» **Raw data**:
⁂

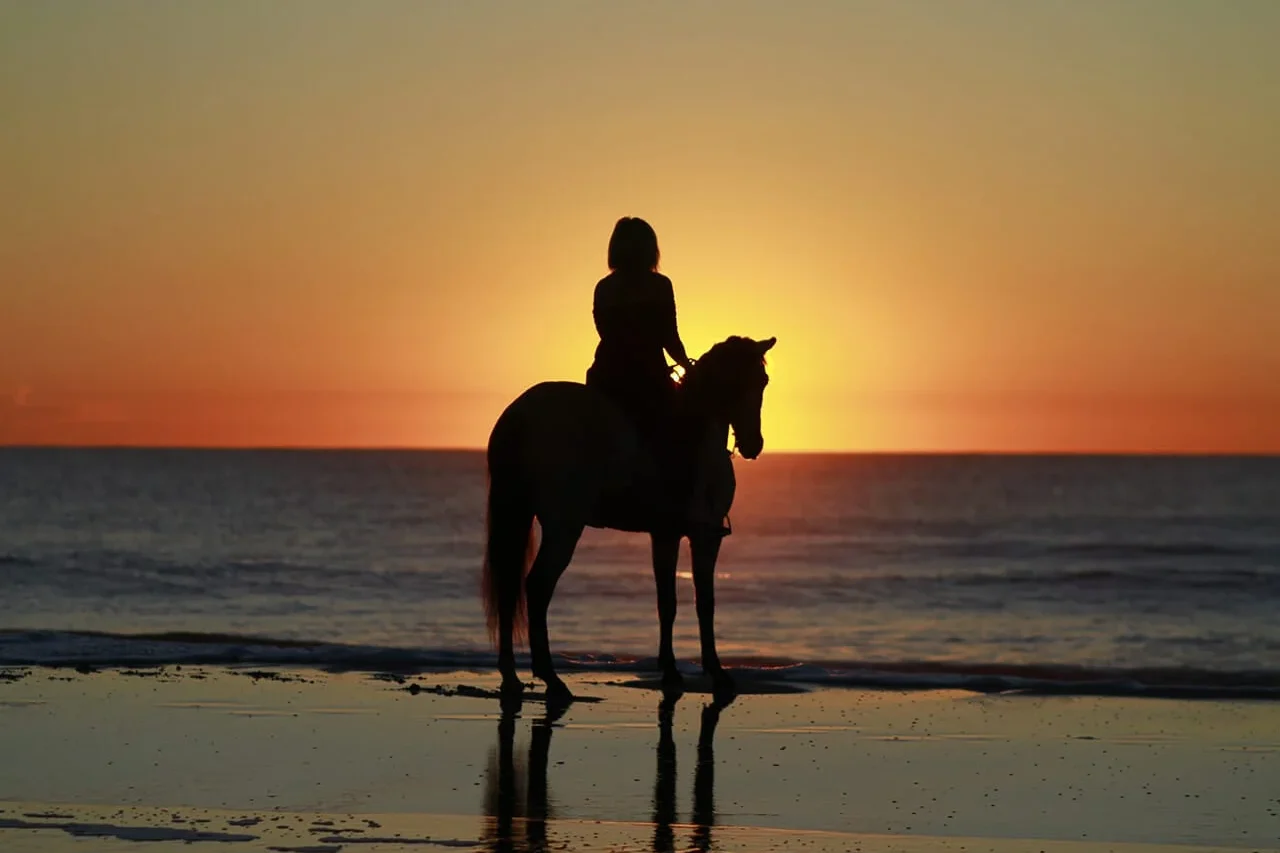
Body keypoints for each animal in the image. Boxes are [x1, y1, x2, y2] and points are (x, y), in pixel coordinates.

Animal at [481, 333, 773, 696]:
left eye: (762, 381)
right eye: (743, 382)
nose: (753, 444)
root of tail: (520, 415)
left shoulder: (665, 534)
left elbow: (667, 602)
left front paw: (671, 671)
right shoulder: (705, 536)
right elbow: (705, 602)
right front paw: (717, 674)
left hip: (518, 513)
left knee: (509, 586)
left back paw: (511, 676)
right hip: (564, 526)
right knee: (537, 586)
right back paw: (551, 678)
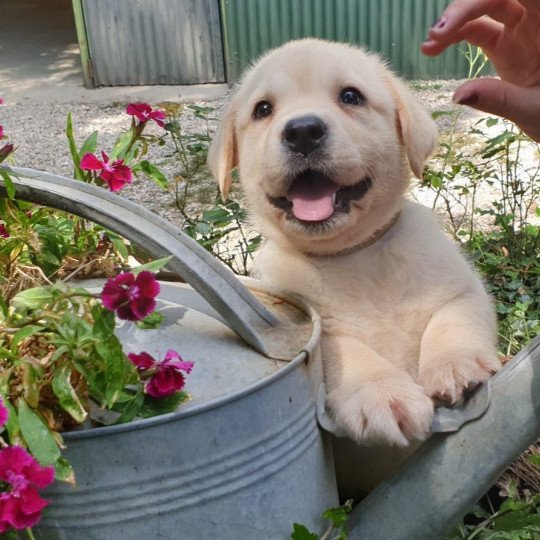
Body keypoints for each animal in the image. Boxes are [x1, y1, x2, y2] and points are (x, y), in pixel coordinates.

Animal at [208, 39, 502, 448]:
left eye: (351, 96)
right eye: (263, 109)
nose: (302, 131)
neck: (352, 255)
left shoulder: (462, 289)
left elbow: (453, 318)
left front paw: (455, 364)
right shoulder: (308, 324)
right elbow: (343, 348)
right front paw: (381, 393)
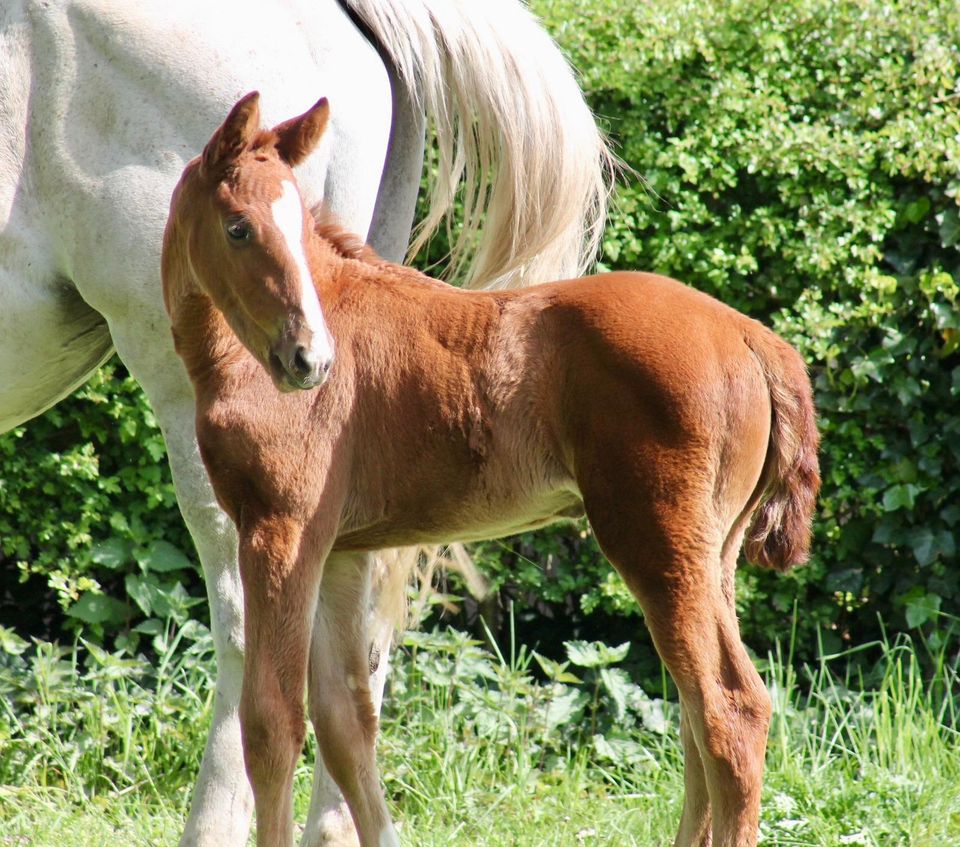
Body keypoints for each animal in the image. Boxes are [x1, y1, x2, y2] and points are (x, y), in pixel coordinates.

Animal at [163, 94, 816, 847]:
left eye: (299, 224)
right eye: (239, 228)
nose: (310, 359)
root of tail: (752, 336)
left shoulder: (280, 531)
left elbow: (273, 723)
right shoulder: (341, 550)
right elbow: (348, 724)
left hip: (656, 540)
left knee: (728, 709)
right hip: (716, 551)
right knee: (695, 718)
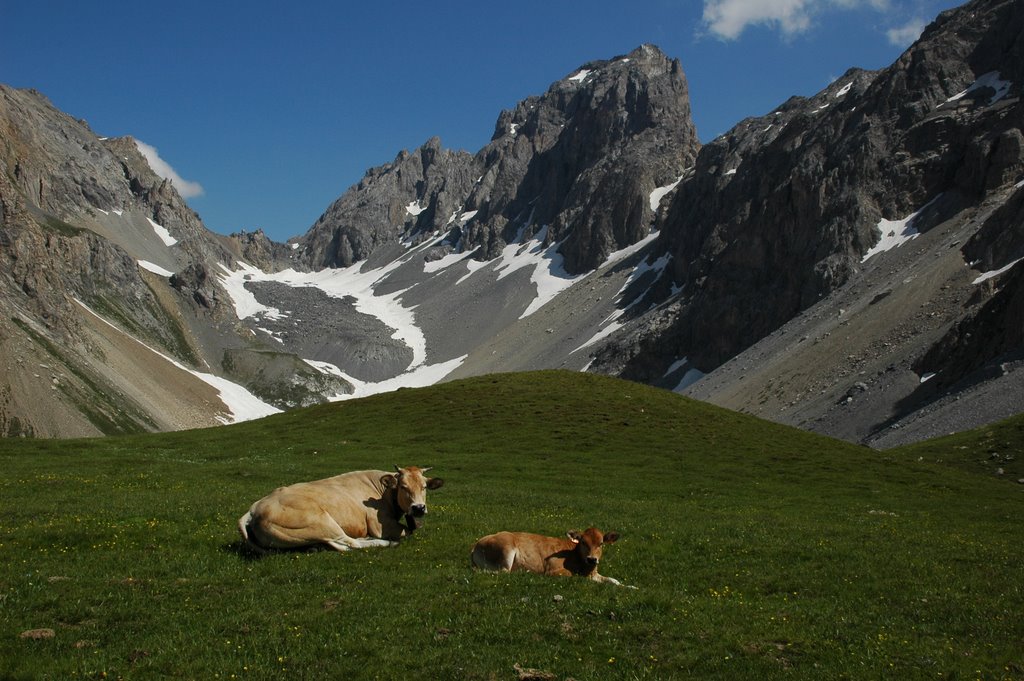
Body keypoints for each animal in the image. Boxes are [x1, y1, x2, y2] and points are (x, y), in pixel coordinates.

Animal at [241, 462, 446, 552]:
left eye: (424, 486)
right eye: (403, 486)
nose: (418, 508)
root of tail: (253, 509)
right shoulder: (381, 525)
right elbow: (408, 531)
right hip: (321, 522)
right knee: (350, 543)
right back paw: (385, 542)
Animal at [468, 524, 630, 585]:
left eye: (601, 543)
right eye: (583, 542)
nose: (592, 559)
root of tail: (476, 544)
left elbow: (614, 580)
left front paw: (630, 587)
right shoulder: (554, 571)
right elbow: (575, 576)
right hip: (506, 550)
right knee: (502, 572)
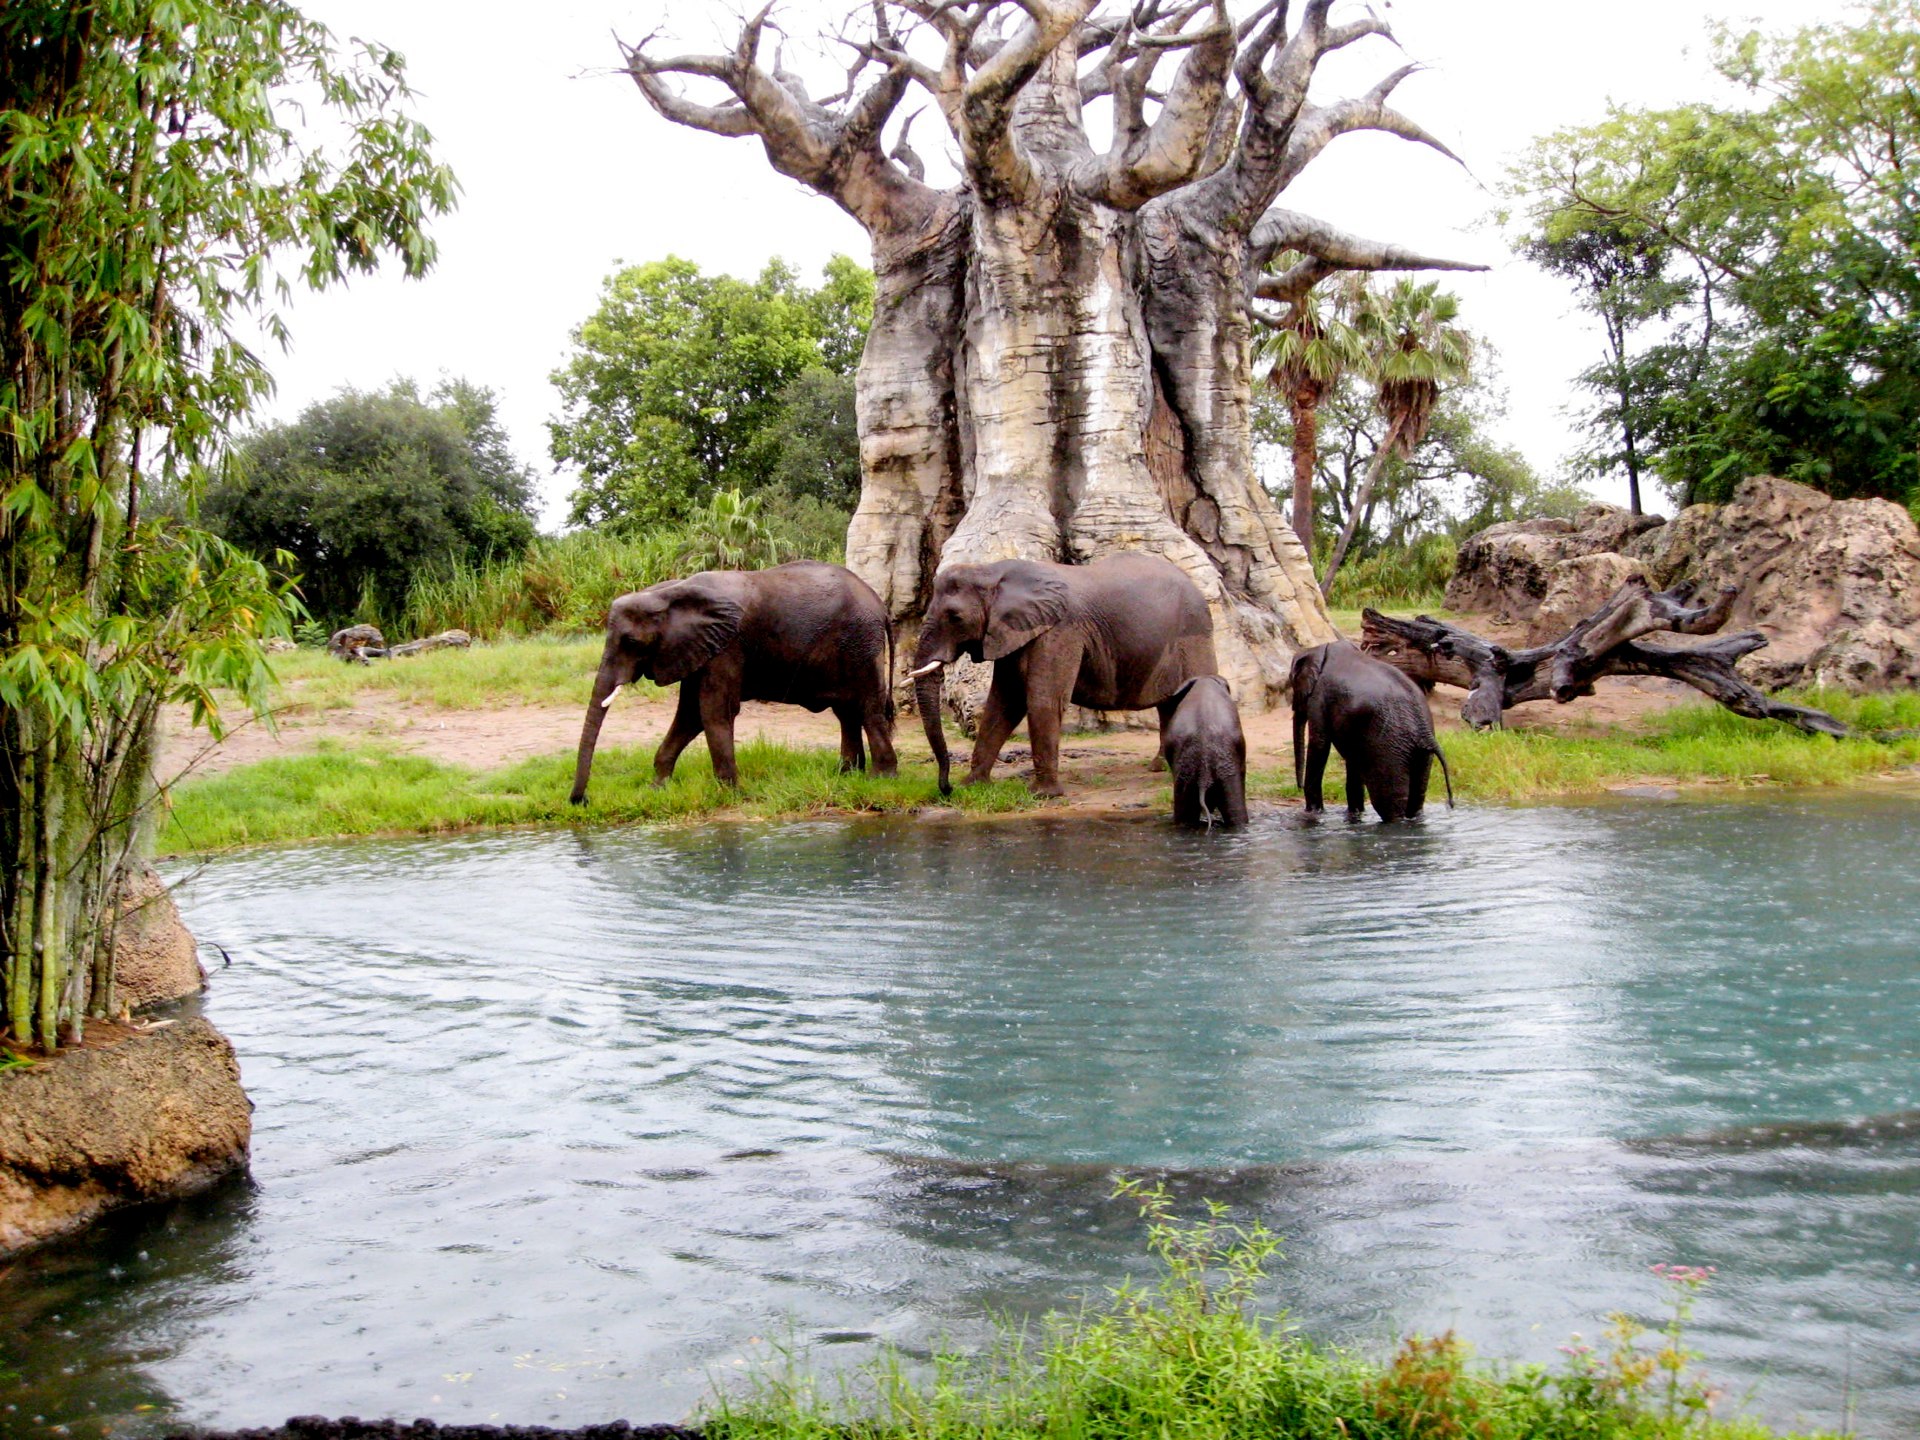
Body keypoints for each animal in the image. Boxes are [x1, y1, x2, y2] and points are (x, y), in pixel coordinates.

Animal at [570, 560, 895, 804]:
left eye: (631, 642)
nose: (581, 800)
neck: (668, 591)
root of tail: (879, 604)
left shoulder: (727, 646)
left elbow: (715, 711)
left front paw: (729, 794)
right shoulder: (700, 647)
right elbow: (690, 714)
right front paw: (657, 789)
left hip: (861, 643)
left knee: (867, 709)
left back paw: (880, 779)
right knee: (847, 712)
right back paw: (847, 775)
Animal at [910, 551, 1217, 797]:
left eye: (955, 617)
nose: (946, 788)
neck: (991, 571)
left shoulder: (1061, 630)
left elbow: (1042, 701)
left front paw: (1043, 795)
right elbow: (1003, 703)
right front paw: (973, 786)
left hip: (1194, 634)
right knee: (1170, 703)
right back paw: (1160, 767)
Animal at [1290, 640, 1453, 821]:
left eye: (1292, 682)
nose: (1298, 787)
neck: (1321, 649)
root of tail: (1425, 733)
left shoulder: (1319, 695)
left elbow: (1319, 744)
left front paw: (1312, 814)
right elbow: (1353, 758)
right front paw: (1355, 816)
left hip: (1389, 749)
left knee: (1388, 802)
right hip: (1419, 753)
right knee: (1417, 797)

⁂

» **Activity**:
Write out the whole listing exactly as it appears, and omit the pictures.

» **Exercise output**:
Body keypoints for each animal in the image. Boxes are [x1, y1, x2, y2] and points are (x, y), in pixel coordinates.

Animal at [481, 333, 773, 696]:
left eye: (762, 381)
right eye: (743, 382)
nose: (753, 444)
root of tail: (520, 415)
left shoulder: (665, 534)
left elbow: (667, 602)
left front paw: (671, 671)
right shoulder: (705, 536)
right elbow: (705, 602)
right front paw: (717, 674)
left hip: (518, 513)
left knee: (509, 586)
left back paw: (511, 676)
right hip: (564, 526)
right knee: (537, 586)
right back paw: (551, 678)
Body keypoints for each animal in the image. Boxes are [x1, y1, x2, y2] and points are (x, y), in pixel coordinates.

Animal at [208, 39, 502, 448]:
left eye: (351, 96)
right eye: (263, 109)
nose: (302, 131)
neck: (352, 255)
left shoulder: (462, 289)
left elbow: (453, 318)
left front paw: (455, 364)
right shoulder: (308, 324)
right elbow: (343, 348)
right front paw: (381, 393)
Body keypoints for each animal in the image. Boxes are [x1, y1, x2, y2] and points are (x, y), in pixel coordinates.

Animal at [163, 94, 816, 847]:
left eye: (299, 224)
right eye: (239, 228)
nose: (310, 359)
root of tail: (752, 336)
left shoulder: (280, 531)
left elbow: (273, 723)
right shoulder: (341, 550)
right elbow: (348, 724)
left hip: (656, 540)
left knee: (728, 709)
right hip: (716, 551)
right knee: (695, 718)
Body keypoints for each animal in the image. Boxes are [x1, y1, x2, y2] and points are (x, y), in pixel coordinates.

Animal at [241, 462, 446, 552]:
left eye: (424, 486)
right eye: (403, 486)
nose: (418, 508)
root of tail: (253, 509)
right shoulder: (381, 525)
right elbow: (408, 531)
right hip: (321, 522)
right knee: (350, 543)
right back paw: (385, 542)
Animal at [468, 524, 630, 585]:
left eye: (601, 543)
right eye: (583, 542)
nose: (592, 559)
root of tail: (476, 544)
left elbow: (614, 580)
left front paw: (630, 587)
right shoulder: (554, 571)
right elbow: (575, 576)
right hip: (506, 550)
right knee: (502, 572)
Body keypoints for each animal in the image. Boxes are [x1, y1, x2, y2] and points are (x, y), in pixel coordinates.

Animal at [570, 560, 895, 804]:
left eye: (631, 642)
nose: (581, 800)
neck: (668, 591)
root of tail: (879, 604)
left shoulder: (727, 646)
left elbow: (715, 711)
left front paw: (729, 794)
right shoulder: (700, 647)
right elbow: (690, 714)
right front paw: (657, 789)
left hip: (861, 643)
left knee: (867, 709)
left back paw: (880, 779)
right knee: (847, 712)
right back paw: (847, 775)
Animal at [910, 551, 1217, 797]:
left eye: (955, 617)
nose: (946, 788)
neck: (991, 571)
left shoulder: (1061, 630)
left elbow: (1042, 701)
left front paw: (1043, 795)
right elbow: (1003, 703)
right front paw: (973, 786)
left hip: (1194, 634)
right knee: (1170, 703)
right back paw: (1160, 767)
Animal at [1290, 640, 1453, 821]:
left eye: (1292, 682)
nose: (1298, 787)
neck: (1321, 649)
root of tail: (1425, 733)
left shoulder: (1319, 695)
left elbow: (1319, 744)
left front paw: (1312, 814)
right elbow: (1353, 758)
right front paw: (1355, 816)
left hip: (1389, 749)
left knee: (1388, 802)
right hip: (1419, 753)
right knee: (1417, 797)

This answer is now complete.